N.J. Admin. Code § Tit. 11, ch. 4, subch. 34, app K

Current through Register Vol. 56, No. 24, December 18, 2024
Appendix K

Notice of Long Term Care Partnership Status

Date:
--------------------
Insured's
name:---------------------------------------------------
Policy or
certificate
number:----------------------------------------------------
Partnership
issue date:
----------------------------------------------------

Please Note: Your long-term care insurance coverage has been identified as qualifying for inclusion in New Jersey's Long Term Care Insurance Partnership program.

Q: What is the Partnership program?

The New Jersey Long Term Care Partnership is a public/private arrangement between state government and private long-term care insurers to assist individuals in planning for their long-term care needs. It enables people who purchase certain long-term care insurance policies to have more of their assets protected if they later need to have the state pay for their long-term care. For example, if you receive $ 100,000 in benefits under your long-term care insurance, you may be allowed to protect an additional $ 100,000 in assets at the time you apply for Medicaid/Medical Assistance through a feature known as "Asset Disregard" under New Jersey's Medicaid program.

Q. What is "Asset Disregard"?

Asset disregard means that an amount of the policyholder's assets equal to the amount of long-term care insurance benefits received under a qualified Partnership Policy will be disregarded for the purpose of determining the insured's eligibility for Medicaid. This generally allows a person to keep assets equal to the insurance benefits received under a qualified Partnership Policy without affecting the person's eligibility for Medicaid.

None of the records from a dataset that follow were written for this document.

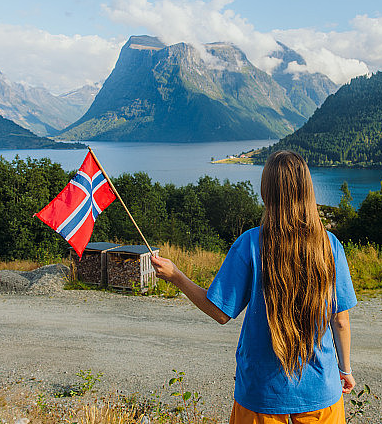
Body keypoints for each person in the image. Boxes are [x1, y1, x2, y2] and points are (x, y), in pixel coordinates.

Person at [151, 150, 357, 423]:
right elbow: (340, 320)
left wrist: (176, 275)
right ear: (307, 189)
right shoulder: (329, 245)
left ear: (266, 191)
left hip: (261, 396)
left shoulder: (250, 243)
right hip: (321, 394)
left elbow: (220, 312)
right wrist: (345, 368)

All other Medicaid eligibility criteria will apply and special rules may apply to persons whose home equity exceeds $ 500,000. Asset disregard is not available under a long-term care insurance policy that is not a Partnership Policy. Therefore, you should consider if Asset Disregard is important to you, and whether a Partnership Policy meets your needs. The purchase of a Partnership Policy does not automatically qualify you for Medicaid.

Q: Do I have to take any action now?

No. You don't need to take any additional steps until you apply for Medicaid/Medical Assistance. At that time, you may be asked to provide information about your coverage and your insurer should be able to assist you.

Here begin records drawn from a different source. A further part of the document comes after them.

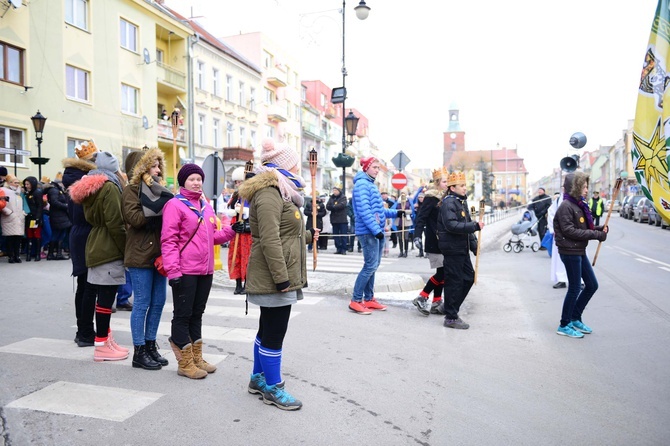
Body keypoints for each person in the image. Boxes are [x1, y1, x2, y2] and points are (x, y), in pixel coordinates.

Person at [238, 138, 318, 411]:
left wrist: (307, 235)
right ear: (286, 164)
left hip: (279, 269)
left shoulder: (283, 189)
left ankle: (258, 378)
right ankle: (273, 387)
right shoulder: (270, 191)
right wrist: (282, 278)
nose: (299, 166)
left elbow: (284, 233)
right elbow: (269, 239)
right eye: (295, 162)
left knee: (267, 328)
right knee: (274, 332)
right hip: (274, 274)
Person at [161, 163, 236, 379]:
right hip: (185, 270)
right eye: (192, 179)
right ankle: (184, 363)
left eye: (199, 179)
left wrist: (232, 230)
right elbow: (169, 240)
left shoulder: (205, 205)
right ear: (183, 181)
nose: (197, 183)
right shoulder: (175, 205)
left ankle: (196, 357)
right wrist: (173, 271)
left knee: (197, 314)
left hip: (205, 269)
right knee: (183, 315)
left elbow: (214, 236)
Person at [68, 151, 129, 362]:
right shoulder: (109, 186)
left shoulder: (92, 186)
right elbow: (116, 223)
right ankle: (102, 345)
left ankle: (105, 339)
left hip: (96, 241)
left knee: (100, 294)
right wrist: (125, 249)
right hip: (108, 246)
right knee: (105, 297)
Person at [122, 148, 174, 370]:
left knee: (159, 302)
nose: (158, 169)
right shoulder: (131, 190)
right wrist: (157, 206)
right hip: (139, 253)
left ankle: (151, 345)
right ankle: (139, 351)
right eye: (153, 165)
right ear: (142, 168)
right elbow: (133, 218)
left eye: (158, 165)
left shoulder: (160, 190)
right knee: (142, 303)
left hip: (159, 254)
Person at [554, 172, 608, 338]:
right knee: (575, 288)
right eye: (584, 187)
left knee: (592, 285)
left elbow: (584, 228)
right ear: (575, 187)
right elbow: (569, 231)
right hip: (569, 251)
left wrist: (599, 229)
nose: (586, 190)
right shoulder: (566, 206)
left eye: (586, 186)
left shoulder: (579, 204)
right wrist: (596, 235)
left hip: (578, 250)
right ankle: (564, 324)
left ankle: (575, 317)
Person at [349, 156, 402, 315]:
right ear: (366, 168)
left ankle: (369, 299)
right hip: (368, 232)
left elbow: (378, 211)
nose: (377, 170)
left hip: (373, 230)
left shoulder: (370, 184)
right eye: (374, 167)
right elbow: (365, 212)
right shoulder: (362, 185)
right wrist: (376, 230)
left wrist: (395, 212)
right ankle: (356, 300)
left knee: (373, 266)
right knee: (370, 265)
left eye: (378, 168)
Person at [62, 140, 99, 347]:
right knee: (88, 286)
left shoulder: (73, 177)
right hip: (86, 234)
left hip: (80, 233)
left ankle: (83, 330)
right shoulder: (83, 180)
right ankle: (85, 332)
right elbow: (85, 213)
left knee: (85, 286)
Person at [437, 171, 484, 329]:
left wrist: (474, 246)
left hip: (461, 248)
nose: (465, 188)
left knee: (469, 277)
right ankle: (451, 317)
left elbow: (467, 229)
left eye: (465, 185)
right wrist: (475, 226)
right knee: (454, 281)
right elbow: (451, 226)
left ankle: (451, 306)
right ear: (452, 188)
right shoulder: (448, 203)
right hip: (452, 248)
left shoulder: (460, 202)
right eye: (461, 186)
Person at [412, 168, 449, 316]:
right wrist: (417, 236)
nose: (447, 183)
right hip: (434, 240)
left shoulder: (446, 197)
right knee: (443, 272)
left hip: (444, 240)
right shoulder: (431, 197)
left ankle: (436, 302)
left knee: (442, 272)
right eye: (445, 181)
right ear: (438, 182)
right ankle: (422, 296)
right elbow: (421, 217)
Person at [226, 166, 253, 295]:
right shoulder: (236, 194)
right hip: (236, 230)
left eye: (240, 182)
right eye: (236, 182)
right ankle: (238, 285)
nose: (238, 184)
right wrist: (233, 209)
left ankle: (247, 284)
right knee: (235, 258)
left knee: (247, 258)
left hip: (247, 232)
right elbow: (229, 206)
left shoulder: (251, 195)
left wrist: (245, 212)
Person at [43, 178, 71, 260]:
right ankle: (53, 254)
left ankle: (56, 253)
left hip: (60, 215)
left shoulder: (56, 190)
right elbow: (54, 202)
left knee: (60, 234)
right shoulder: (54, 190)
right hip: (58, 215)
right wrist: (66, 206)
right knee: (57, 234)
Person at [1, 175, 25, 263]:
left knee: (18, 238)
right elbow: (1, 203)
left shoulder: (18, 192)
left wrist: (22, 213)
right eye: (15, 183)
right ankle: (11, 256)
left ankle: (17, 256)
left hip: (18, 218)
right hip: (9, 217)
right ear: (9, 183)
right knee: (10, 238)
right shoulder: (3, 191)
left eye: (18, 183)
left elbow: (21, 204)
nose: (17, 184)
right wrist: (8, 212)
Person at [547, 190, 568, 289]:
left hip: (576, 235)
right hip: (561, 234)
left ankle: (580, 280)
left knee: (579, 258)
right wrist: (554, 229)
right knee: (560, 258)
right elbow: (551, 213)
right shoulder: (559, 200)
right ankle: (562, 279)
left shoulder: (579, 198)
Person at [23, 176, 43, 262]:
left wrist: (38, 217)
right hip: (28, 217)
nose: (26, 185)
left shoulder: (37, 193)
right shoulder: (27, 193)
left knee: (36, 235)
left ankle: (37, 254)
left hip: (35, 217)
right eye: (25, 184)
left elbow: (40, 206)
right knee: (29, 236)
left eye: (28, 184)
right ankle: (29, 254)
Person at [326, 186, 348, 255]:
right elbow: (328, 206)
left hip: (342, 220)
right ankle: (338, 248)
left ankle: (344, 249)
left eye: (336, 190)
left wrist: (333, 207)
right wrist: (334, 207)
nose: (334, 192)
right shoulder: (331, 198)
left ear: (339, 191)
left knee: (343, 235)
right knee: (336, 235)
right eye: (334, 190)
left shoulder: (343, 197)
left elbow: (342, 205)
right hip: (334, 220)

Q: Will this have any affect on my premiums?

No. This new status will not affect your premiums.

Q: What could affect my Partnership status?

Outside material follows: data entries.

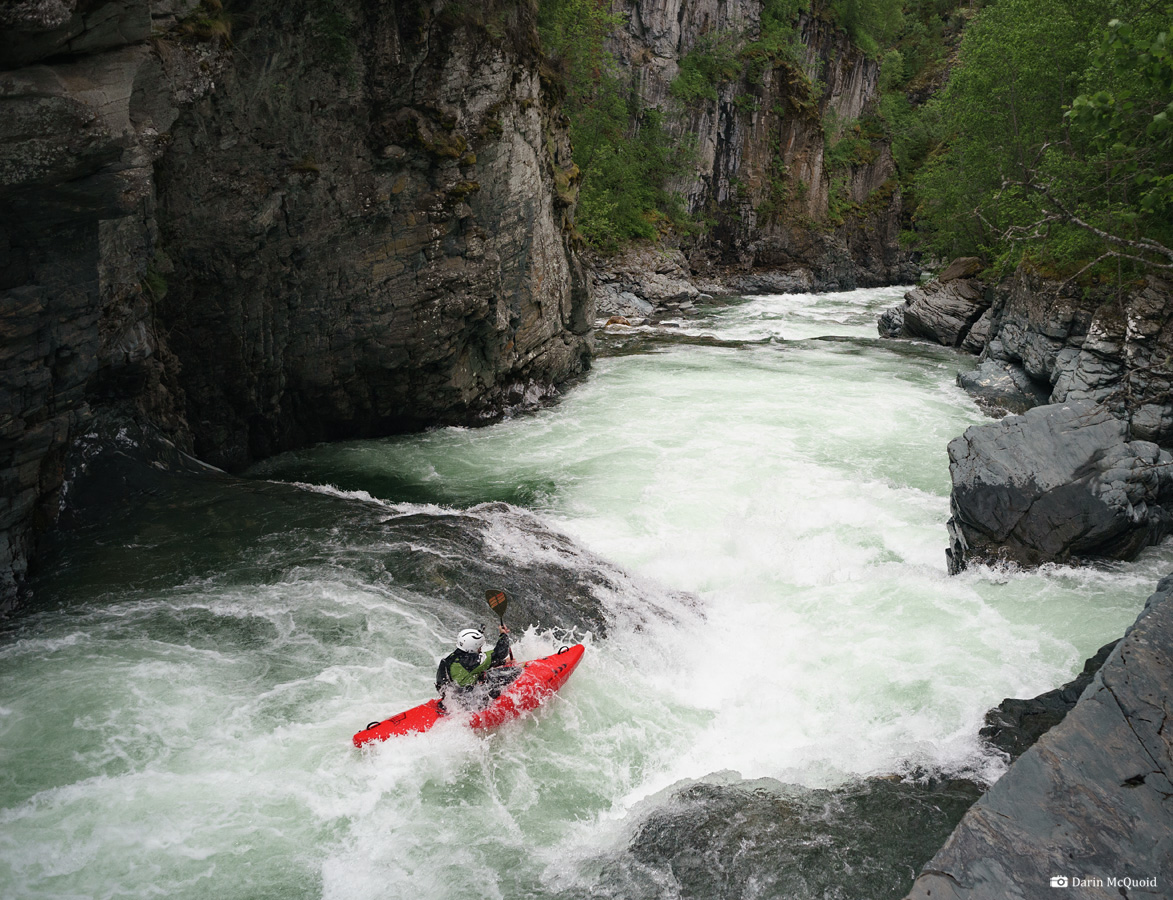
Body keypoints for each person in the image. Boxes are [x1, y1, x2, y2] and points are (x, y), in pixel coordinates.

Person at [435, 624, 512, 711]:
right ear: (472, 647)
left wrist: (503, 662)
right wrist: (503, 635)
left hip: (452, 700)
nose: (480, 650)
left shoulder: (452, 658)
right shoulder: (470, 661)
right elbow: (500, 652)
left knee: (484, 676)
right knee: (497, 679)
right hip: (467, 705)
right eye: (479, 648)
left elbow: (477, 668)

Your coverage may lose its Partnership status or your Partnership benefits may be altered if:

1. You change your inflation protection. Whether your coverage qualifies as a Partnership Policy depends in part on your age and the type of inflation protection you select and maintain. Therefore, before you make any change to your inflation protection, be sure to ask your insurer how a change may affect your partnership status.
2. You move to a state that does not have a Partnership program or does not agree to provide reciprocity with New Jersey.
3. State and/or federal laws change.

N.J. Admin. Code Tit. 11, ch. 4, subch. 34, app K

New Rule, R.2009 d.65, effective 2/17/2009.
See: 40 N.J.R. 6377(a), 41 N.J.R. 881(b).